- Born: May 20, 1973 (age 53) Latakia, Syria
- Other names: Samir Foz/Fawz; Samer Zuhair Foz; Samer Foz bin Zuhair
- Citizenship: Syria
- Known for: Aman Group

= Samer Foz =

Syrian businessman

Samer Foz (سامر فوز; born May 20, 1973), also known as Samer Zuhair Foz, is a Syrian businessman with close ties to the former Ba’athist Syrian government of Bashar al-Assad.

== Business activities ==
Foz was born in the city of Latakia to a Sunni family; his father worked as a pharmacist, and his uncle was a member of the Arab Socialist Ba'ath Party. In the early 1990s, Foz travelled to the American University of Paris to pursue his studies, after which he continued his education at the University of Massachusetts in Boston before later moving to San Diego, California, for additional academic training. After returning to Syria, he worked in the management of a cement-import company prior to the outbreak of the Syrian civil war.

He is the Chairman and General Manager of Aman Holding, which was formerly known as the Aman Group, which owns the Four Seasons Hotel Damascus. The company acquired the stake of Saudi Prince Alwaleed bin Talal in the hotel during his detention at the Ritz Carlton amid the Saudi purge. The Syrian government is the second largest stakeholder in the hotel. In August 2017, Aman Group announced a partnership with Damascus governorate, under its company Damascus Cham Holding, in building a luxury development called Marota City in the Basateen al-Razi area in the Mezzeh district of Damascus. In November 2017, Damascus Cham Holding granted Aman Group the right to develop real estate projects worth $312m as part of the project.

His business interests significantly expanded during the Syrian civil war into aviation, the cable industry, steel, sugar, car assembly and distribution, hotel management, real estate development, pharmaceuticals and banking.

Through his commercial network, Foz operated several companies in Turkey, including a mineral-water factory in Erzurum and warehouses and grain silos in İskenderun with a capacity of approximately 150,000 tons. His investments also extended to the mining sector, including a gold mine near the Turkish capital Ankara, in addition to real-estate and tourism projects in Istanbul and Bodrum, among them a five-star hotel.
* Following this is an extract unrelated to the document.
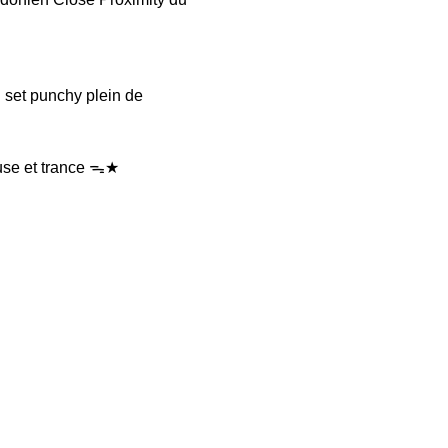
 set punchy plein de 
ouse et trance ᯓ★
Reports published in 2025 stated that Foz attempted to reach a settlement with the new government following the fall of the Assad regime but did not succeed, after which he settled in the United Arab Emirates.

== Controversies ==

=== Imprisonment in Turkey ===
He acquired Turkish citizenship and that of Saint Kitts and Nevis in the Caribbean through investment programs. In 2013, he was arrested in Turkey for involvement in the killing of the Ukrainian–Egyptian businessman Ramzy Mata following a dispute over a grain-import deal. He was sentenced to four years in prison but was released after only six months upon posting bail estimated at three million dollars.

=== Sanctions ===
He is sanctioned by the European Union and US Treasury for having "leveraged the atrocities of the Syrian conflict into a profit-generating enterprise [and being] directly supporting the murderous Assad regime and building luxury developments on land stolen from those fleeing his brutality."

=== Facilitation of trade with ISIS ===
Samer Foz reportedly transported grain from Syrian government-controlled areas to territory controlled by ISIS. According to other reports, he also moved wheat from ISIS-controlled areas through Turkey into Syrian regime-controlled territory.